Les quatre cavaliers de
l'apocalypse - XIIè
Le genre apocalyptique
Le mot "apocalypse"
vient du grec apocalupsis qui signifie révélation. Une apocalypse
est la révélation des secrets de Dieu concernant les événements
à venir, notamment ceux de la fin des temps, sous forme de visions à
caractère symbolique. Tout ou presque dans une apocalypse a valeur de
symbole : les nombres, les couleurs, les objets, les personnages...
D'autre part, l'univers des apocalypses est dualiste : le monde d'en bas est
soumis à Satan, celui d'en haut est régi par Dieu. Il existe une
lutte entre ces deux mondes et l'issue du combat est annoncée par le
jugement final.
L'Apocalypse de saint Jean
Ce livre conclut le Nouveau
Testament. Il se rattache au genre apocalyptique comme d'autres textes de l'Ancien
Testament mais ce qui est nouveau, c'est que toutes les visions sont centrées
vers le Christ : le fils de l'homme, l'enfant-roi, le cavalier vainqueur...
En face de lui, Satan : le dragon, le serpent, le diable...
Les partisans du Christ (les anges, les martyrs...) sont confrontés aux
comparses de Satan (la bête, le faux-prophète...). Chaque vision
se termine par une allusion à la victoire finale du Christ ressuscité,
prenant avec lui, dans sa gloire, ceux qui ont combattu pour lui.
Jean était exilé sur l'île de Patmos, jugé indésirable
à cause de sa foi par les autorités romaines, lorsqu'il eut la
révélation de la fin des temps.
Le texte est écrit à la première personne du singulier
ce qui le rend particulièrement vivant. Les scènes décrites
prennent vie devant nos yeux.
1. Les premières représentations de l'apocalypse dans l'art
Les premières manifestations
sont souvent des sujets isolés et restreints que l'on voit à partir
du Ve siècle dans des églises italiennes. Exemples : le livre
aux sept sceaux dans les mains du Christ ou au-dessus d'une croix ; l'agneau
seul ou accompagné d'autres sujets comme les vingt-quatre vieillards,
les anges ; le trône vide...
Puis, la diffusion de ces thèmes se fait en Angleterre et en France car
Charlemagne s'intéressait à l'Apocalypse et encourageait sa lecture
dans les écoles.
2. L'apocalypse dans l'art roman
Saint-Benoît sur Loire
La tour-porche, construite
au XIe siècle sous l'abbatiat de Gauzlin, est centrée sur l'Apocalypse
par son architecture et une partie de ses chapiteaux.
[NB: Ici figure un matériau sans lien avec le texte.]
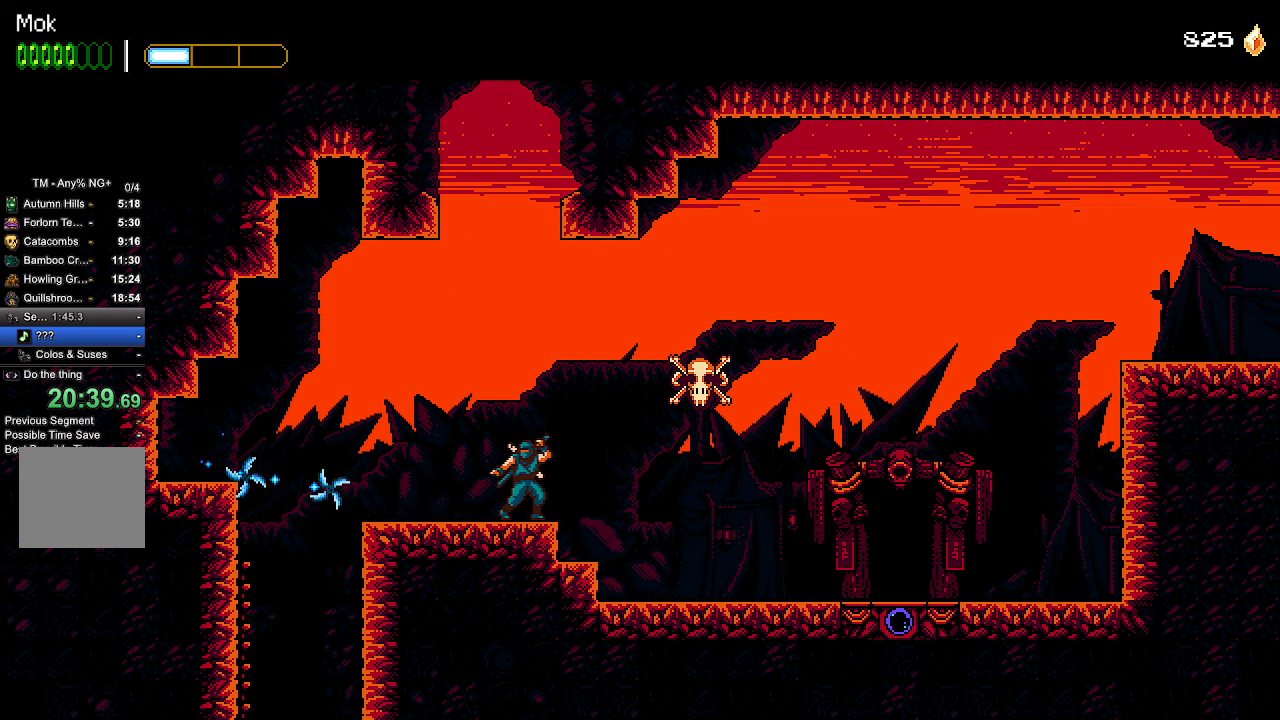
{"buttons": [], "left_stick": "center", "right_stick": "center", "events": [[333, "DPAD_RIGHT", "down"], [400, "DPAD_RIGHT", "up"]]}
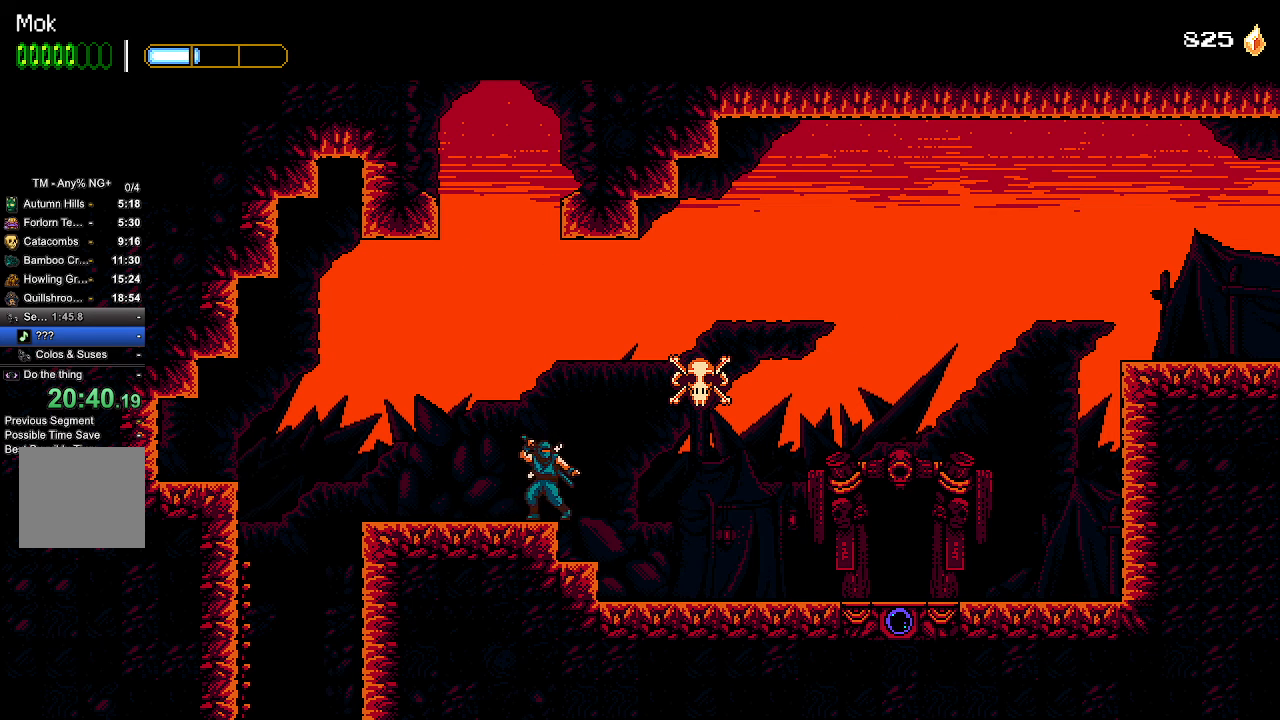
{"buttons": [], "left_stick": "center", "right_stick": "center", "events": [[33, "DPAD_RIGHT", "down"], [100, "DPAD_RIGHT", "up"], [233, "DPAD_LEFT", "down"], [300, "DPAD_LEFT", "up"]]}
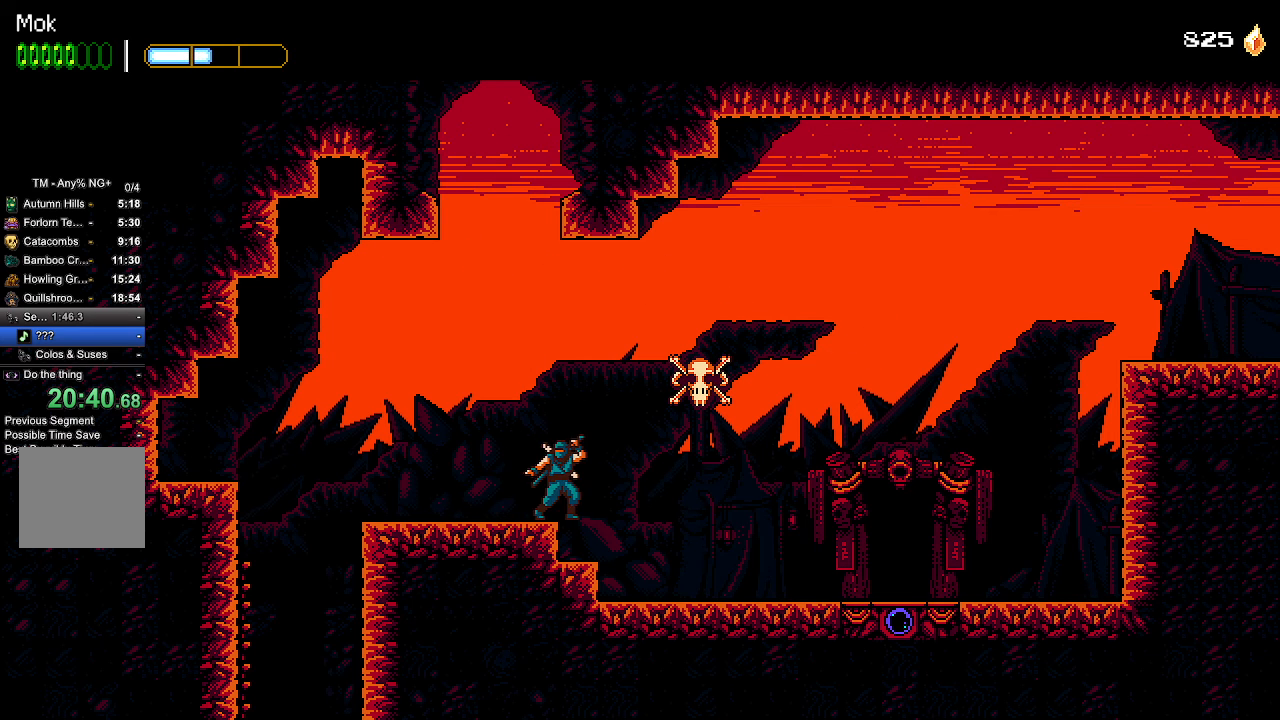
{"buttons": ["L2", "DPAD_DOWN"], "left_stick": "center", "right_stick": "center", "events": [[67, "DPAD_DOWN", "down"], [500, "L2", "down"]]}
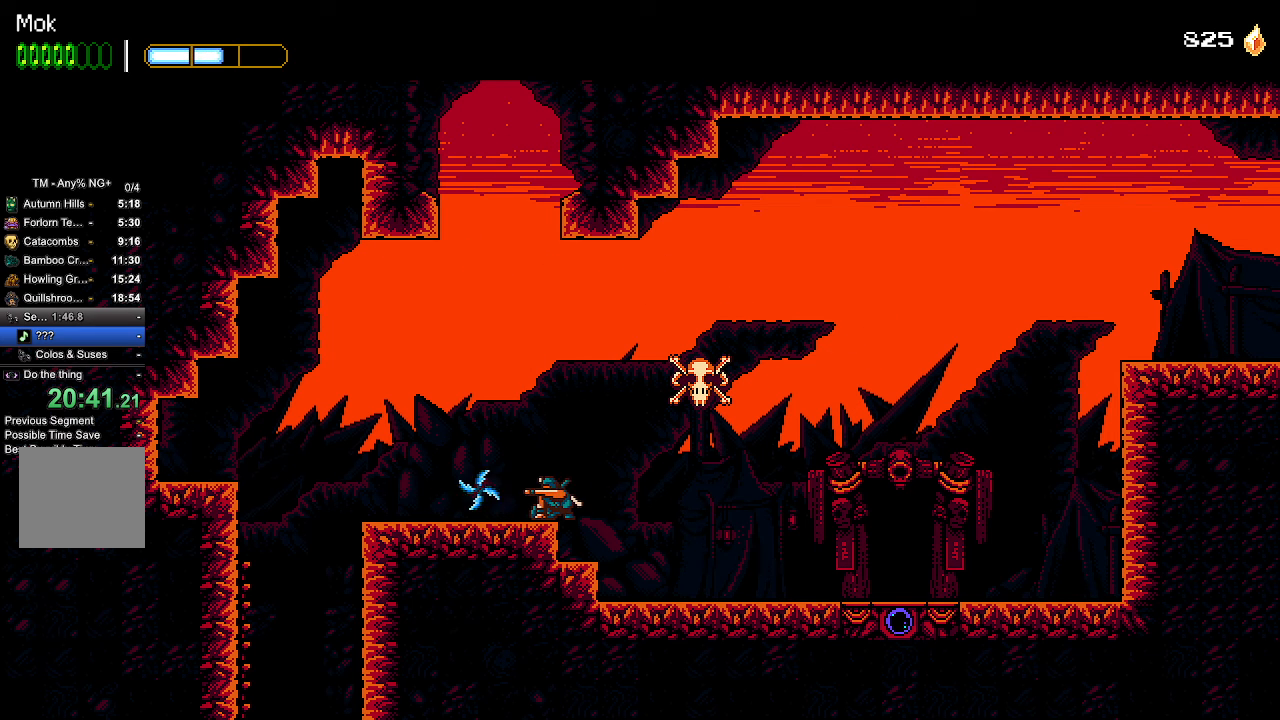
{"buttons": ["CROSS", "SQUARE", "DPAD_LEFT"], "left_stick": "center", "right_stick": "center", "events": [[33, "L1", "down"], [100, "L1", "up"], [167, "L1", "down"], [233, "DPAD_DOWN", "up"], [233, "DPAD_RIGHT", "down"], [233, "L1", "up"], [233, "L2", "up"], [267, "CROSS", "down"], [400, "SQUARE", "down"], [433, "DPAD_DOWN", "down"], [467, "DPAD_DOWN", "up"], [467, "DPAD_LEFT", "down"], [467, "DPAD_RIGHT", "up"]]}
La base carrée, les douze portes, les piles extérieures massives
de cette tour correspondent à la description de la Jérusalem Céleste,
qui est la Cité sainte de l'Apocalypse, le Paradis.
Trois chapiteaux, principalement représentent des passages de l'Apocalypse, mais je n'en dirai pas plus sur cet aspect de Saint-Benoît qui est approfondi dans un autre article du dossier.
Moissac
Bien que Moissac ne soit pas un site CASA, il est intéressant de s'arrêter sur la représentation des vingt-quatre vieillards sur le tympan.
Ce tympan nous fait admirer un Jugement Dernier avec un Christ Pantocrator vers qui tous les autres personnages sont tournés. Il est entouré du Tétramorphe et des vingt-quatre vieillards de l'Apocalypse.
Ce chiffre de vingt-quatre est un multiple de douze, qui symbolise les douze tribus d'Israël, rassemblées ici autour du fils de Dieu. Chaque vieillard tient dans ses mains une coupe de parfum pour rendre hommage à Dieu, ainsi qu'une viole pour chanter ses louanges.
3. L'apocalypse dans l'art gothique
Les fresques et les sculptures
En France, c'est surtout dans le Midi que l'Apocalypse se développe sous influence nettement italienne.
Exemples : dans l'église des Jacobins à Toulouse, on peut voir les vingt-quatre vieillards portant des couronnes fleuronnées, des robes blanches et des nimbes striés de rayons, formule lancée par Giotto ; dans la cathédrale de Reims, à la porte droite de la façade occidentale, est sculpté saint Jean écrivant sur l'île de Patmos, ainsi que saint Michel enfonçant sa lance dans la gueule du dragon.
Les vitraux et les tapisseries
Comme exemple de vitraux,
nous pouvons retenir celui de Chartres où les vingt-quatre vieillards
trônent sur la mer de cristal. D'autres sont visibles à Laon, Bourges...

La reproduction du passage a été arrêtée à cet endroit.